She had momentarily forgotten in the bliss of Brigitte's pasta — but……

"This is a problem."

That pasta had been an enormous setback for Y&P Trading Company.

"It's like casting the net wide and then handing the catch to the cat."

Penelope looked anxious.

Win fair and square on 'taste' — and anyone can be beaten.

This had been the shared premise between Jurgen and Penelope.

That shared premise had been upended by a single plate of food.

"If that Aglio e Olio she threw together in no time was like that…… what on earth is she going to bring to the competition?"

On top of that, the one vote they had believed secured belonged to a fickle young princess.

Thinking about the potential Brigitte had demonstrated, it was easier to accept that vote as gone too.

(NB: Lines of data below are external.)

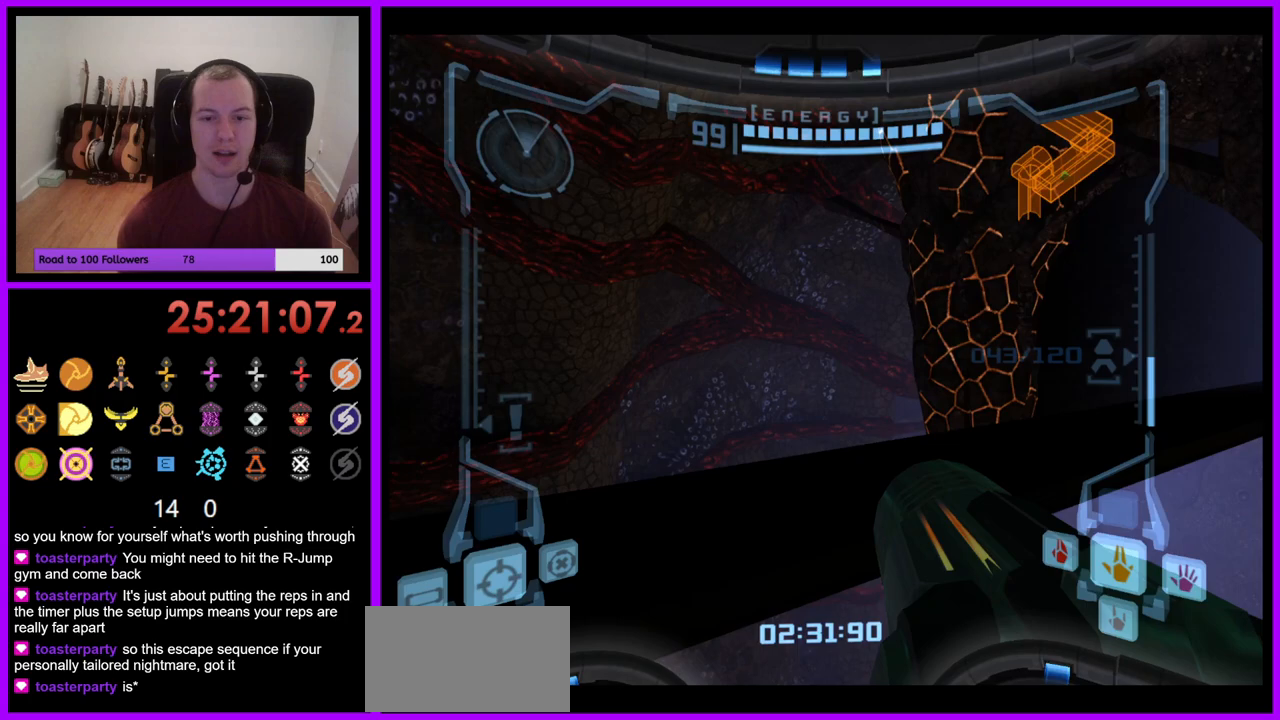
{"buttons": [], "left_stick": "center", "right_stick": "up-right", "events": [[217, "left_stick", "right"], [467, "right_stick", "up-right"], [483, "left_stick", "center"]]}
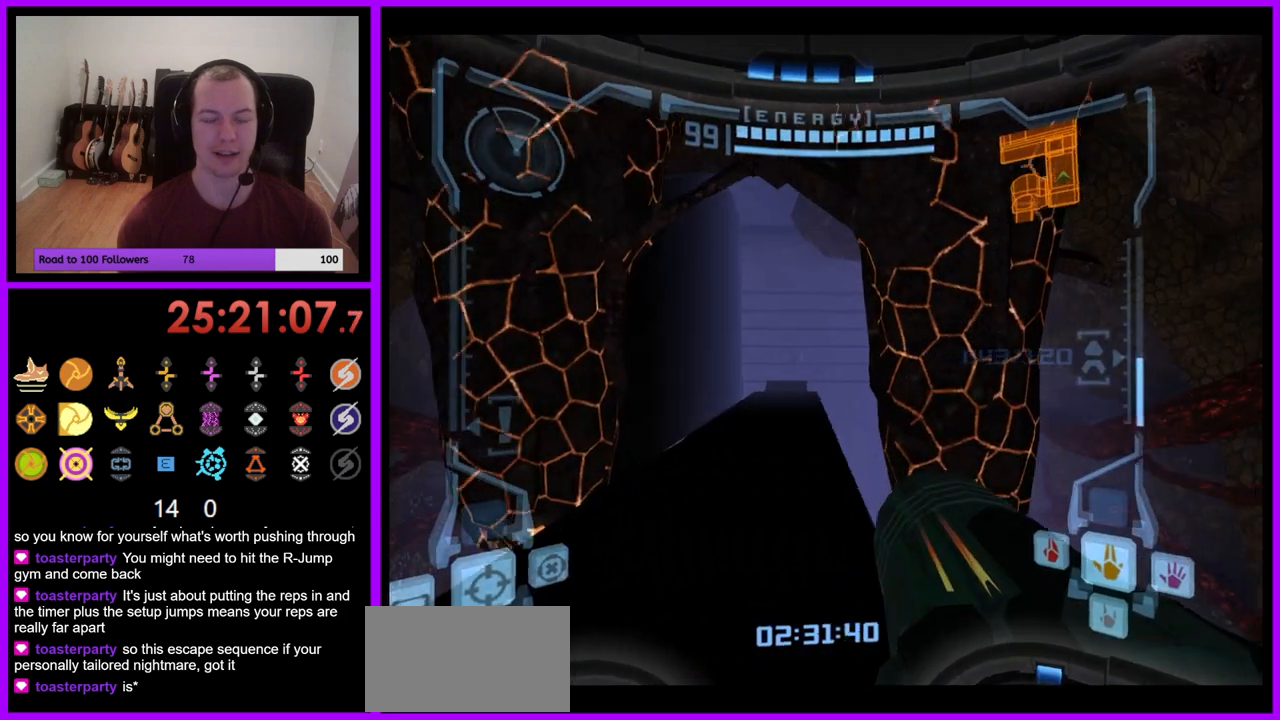
{"buttons": [], "left_stick": "center", "right_stick": "center", "events": [[67, "left_stick", "left"], [83, "L1", "down"], [83, "right_stick", "center"], [217, "left_stick", "center"], [467, "L1", "up"]]}
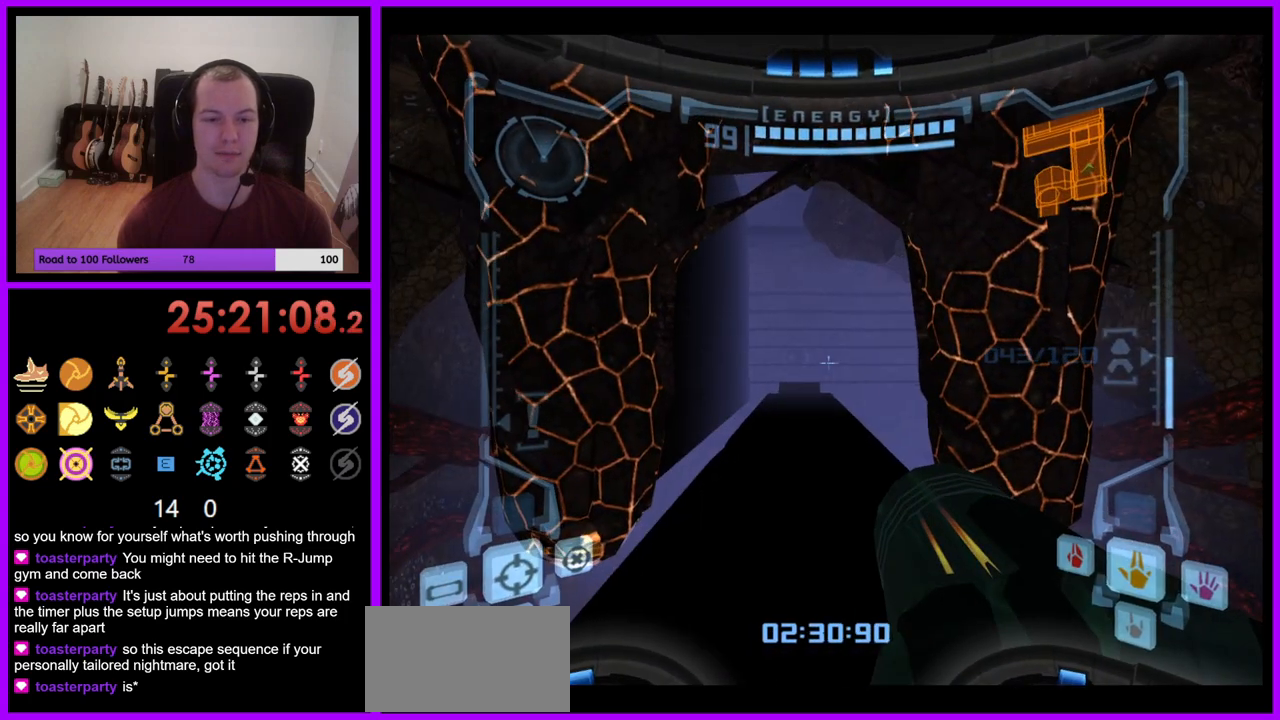
{"buttons": [], "left_stick": "center", "right_stick": "center", "events": [[33, "left_stick", "up-left"], [167, "left_stick", "center"]]}
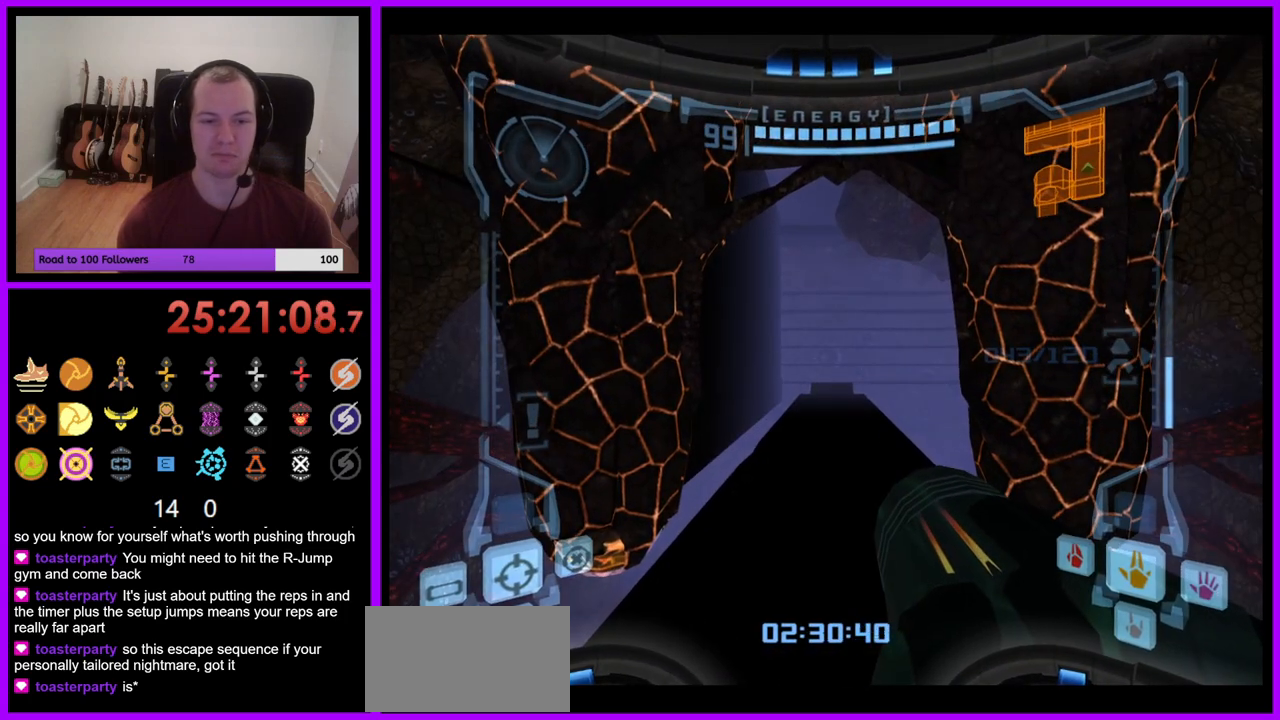
{"buttons": [], "left_stick": "center", "right_stick": "center", "events": [[133, "X", "down"], [217, "X", "up"]]}
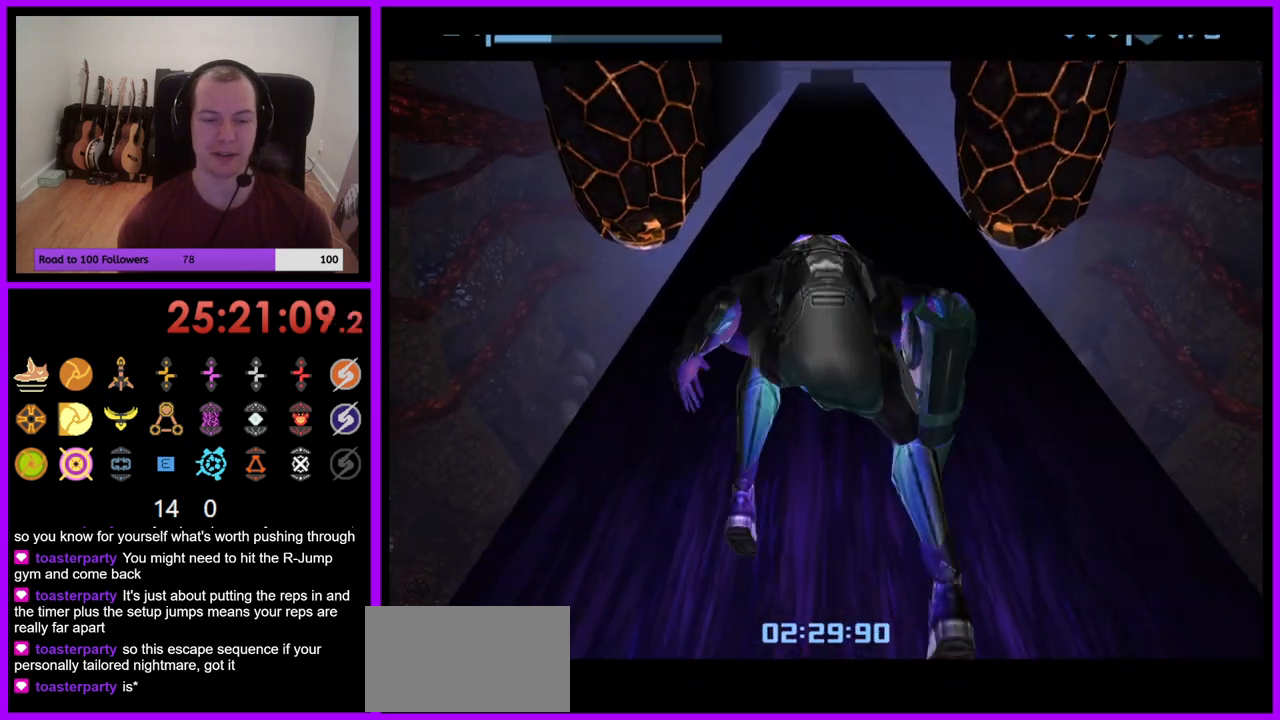
{"buttons": ["B"], "left_stick": "center", "right_stick": "center", "events": [[383, "B", "down"]]}
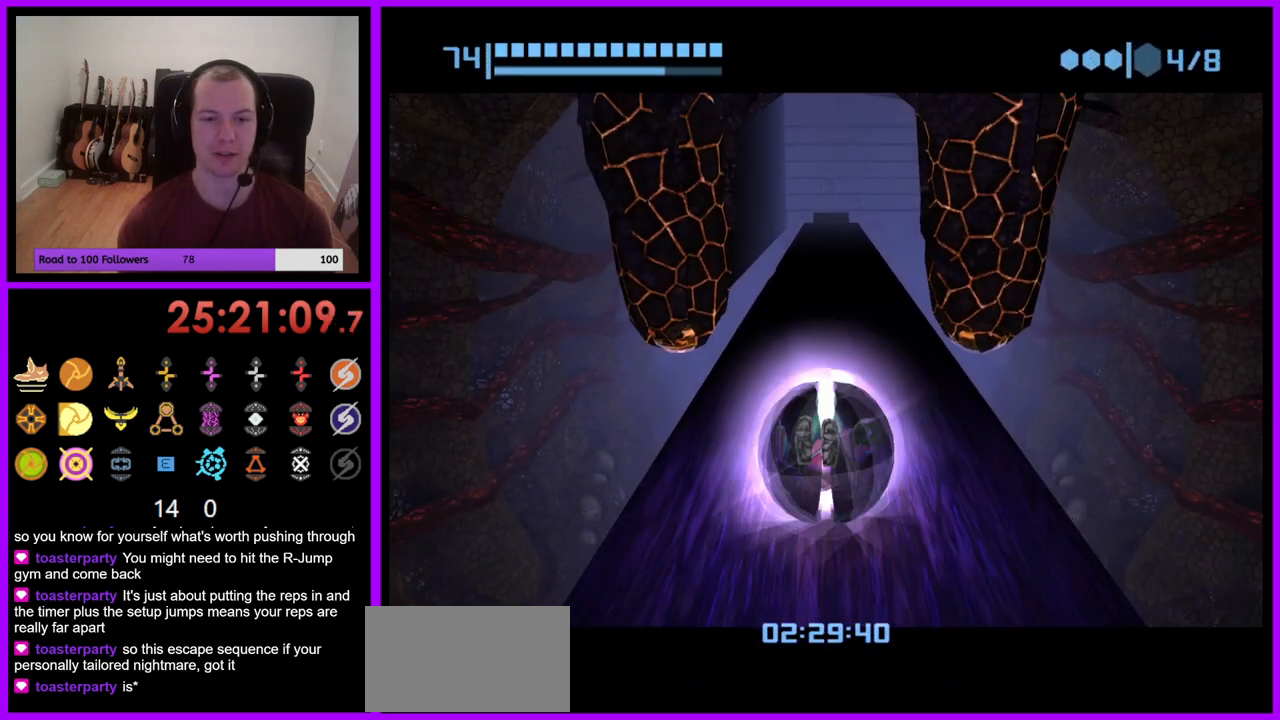
{"buttons": ["B"], "left_stick": "up", "right_stick": "center", "events": [[500, "left_stick", "up"]]}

But looking at the bigger picture — was this purely a bad turn of events?

"Not entirely."

"What isn't?"

"In terms of the competition for the Royal Warrant alone, she's as large a variable as there could be — but looking at the bigger picture of the Culinary Revolution, the story is a different one."

Y&P Trading Company was still very much on the rise.

However, relying on Jurgen's abilities alone, they would hit a ceiling someday.

Hanbin had been an excellent food development researcher and a gastronome, but not a professional chef.

He had mastered the making of accessible, popular food — but to look beyond that, more pieces of the puzzle were needed.

And finding Brigitte in the midst of all that?

She was a piece of the puzzle — a talent — that absolutely had to be brought on board.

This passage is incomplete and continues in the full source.